Do you think you could do it? What would you have to do to make that happen? Have you already done it (like FB)?
Single Ma’s discussion of unemployment and this question are right up my alley. Just this morning, I was wondering how much unemployment I might draw if politics go badly and our entire office is laid off/closed. This is a possibility and a colleague and I have been preparing for the worst for a few months now. (Hence my major push to beef up the defenses.)
If I were laid off? Apply for unemployment, devote myself to applying for jobs full-time, try taking on freelance work to supplement the emergency fund. I’ve already cut out just about all splurges so that option is constantly exercised.
If nothing else, being aware of the possibility/employment environment is highly critical. I know someone who didn’t read the signs in her place of employ and bought herself a new car when her old one died recently. She’s been struggling with her mortgage, and was suddenly let go last week. Really rough.
Honey I can tell you that I have DONE IT on a $66,000 salary (which is $33,000) and I survived.
It was tough, I went into super-frugal-mode and was pretty scary at times.
But I made it through. And I’m the better for now. Now all I need is $1500/month x 12 months or $18,000 AFTER tax and I am good to go. That is, if I cleared my $13k debt and was totally debt free.
Even if I wasn’t totally debt free, I can still put payments of $200/month towards it, no savings, but it’d be a tight squeeeeeeeeeze.
But then again, $66k is not an average paycheque for someone
$33k may be. and I am half pondering if I COULD survive on $15k~….
Nope, I couldn’t. My rent is more than 1/4 my current take home pay.
FB: š I just caught that typo, I meant to say “like FB,” not to call you out. You’ve made some fantastic progress! And you’re right, we’ve worked our way up to higher-than-average wages which is a blessing.
I remember how hard it was to make ends meet on half this salary when I was in school. I guarantee I wasn’t saving anything. I’m still going to think about how to do this though …

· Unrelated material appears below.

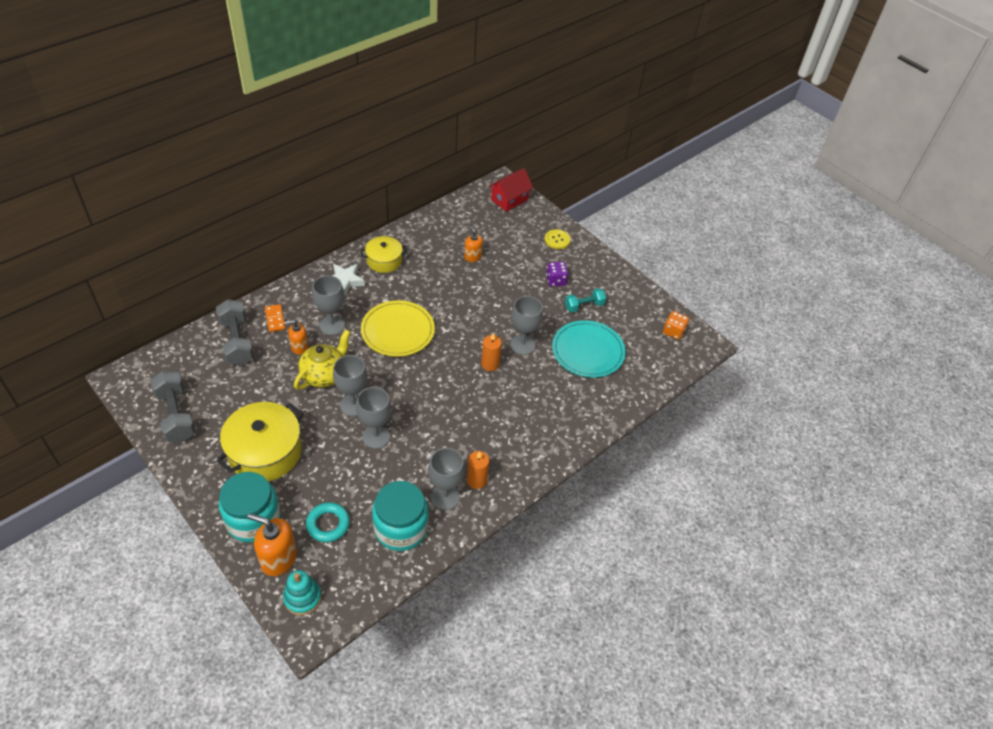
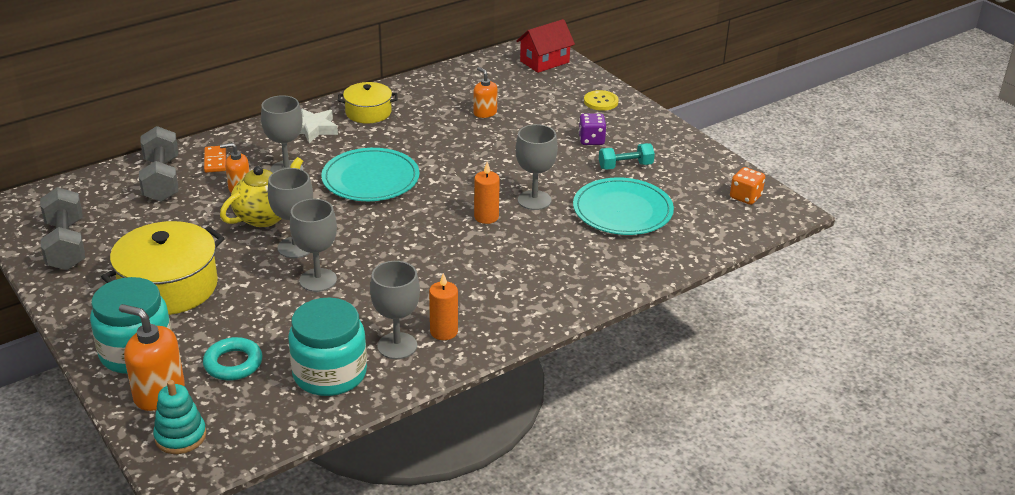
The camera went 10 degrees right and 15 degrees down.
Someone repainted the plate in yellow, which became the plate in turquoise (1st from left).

karen: Mine too! And rent is such a baseline expense that you can almost tell right away what lengths you’d have to go through to meet the challenge.

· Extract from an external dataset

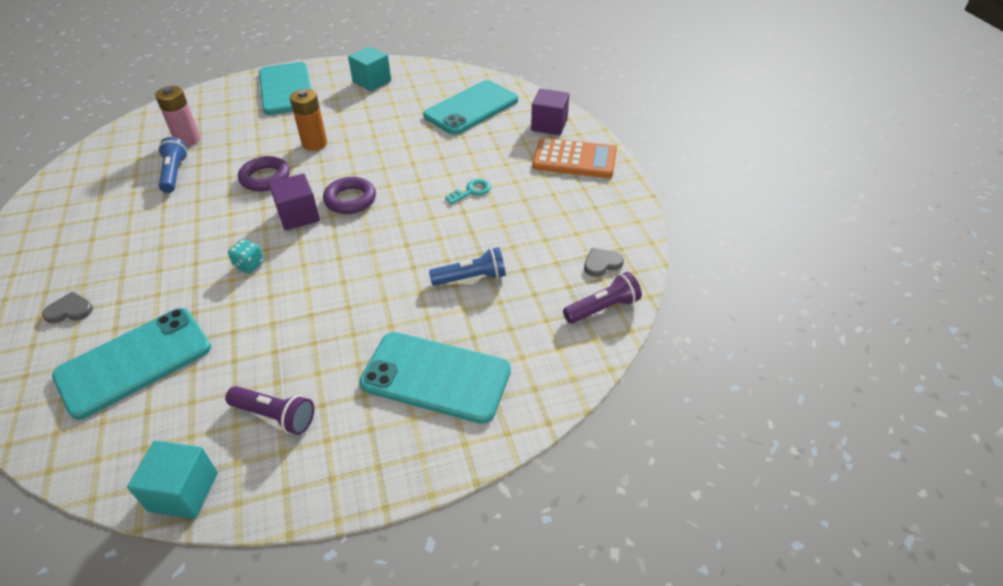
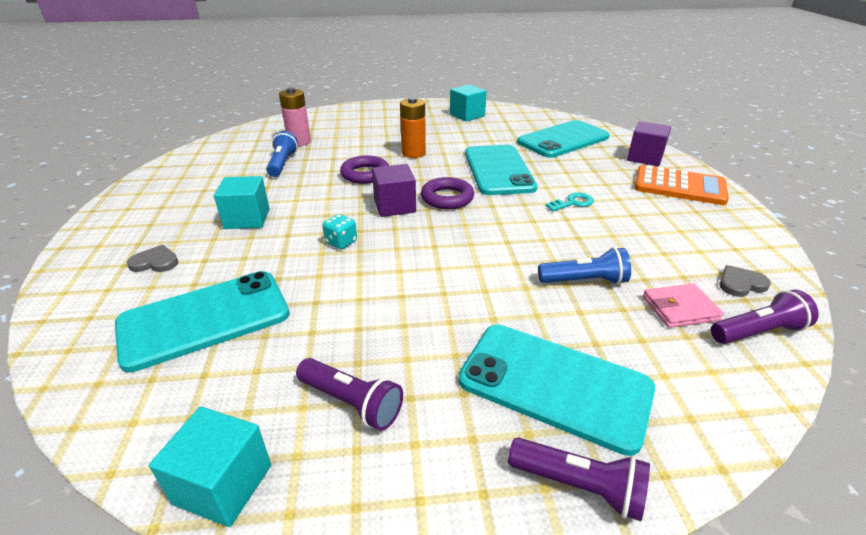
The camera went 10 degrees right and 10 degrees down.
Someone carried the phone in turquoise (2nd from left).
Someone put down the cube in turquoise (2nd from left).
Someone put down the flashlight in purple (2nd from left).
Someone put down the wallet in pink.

that is my goal: save half, spend half. My salary since moving to NZ has decreased, PLUS taxes here are a bi-otch and take up more of my salary.
I’m trying really hard, but as I refuse to give up certain things (not having the slowest internet available, charity donations, and healthy food) it’s just *barely* NOT do-able on my salary comfortably. I figure as long as i get within 10% I’m doing ok, though. So…save 40%, spend 60% is my new motto. As I get raises, those percentages will even out. I hope.
(sorry to write a book, but: this is also timely ’cause we’re moving households soon and I’ve been arguing w/ BF about not spending more than 30% of your salary on housing. he seems to think it’s worth it to have an ocean view and taking an hour long (expensive) ferry ride to and from work every day, whereas I do not…I don’t really understand, because he makes even LESS than I do! he does have a rather large inheritance to fall back on but if he’s dipping into that then he’s spending more than he’s making…but not really my business at this point. sigh.)
sense: You’re doing really well from my perspective, I don’t think I’ve ever been able to save more than 30% before. I’d LOVE to reach saving 50%. Must get more creative!
Are you and BF splitting the rent evenly? I can’t imagine wanting to lock in a more expensive rent AND hour-long commute. I do that now, the commute, I mean, and it gets to be a royal PITA. Perhaps if you point out that it’s a fixed cost that only ever goes up? That’s how I convinced BF to keep looking at apartments when he wanted one that was $1200/month. Happily, two years later, he’s still only paying $1000 after a rent increase. That extra hundred or two can really make a difference in cash flow.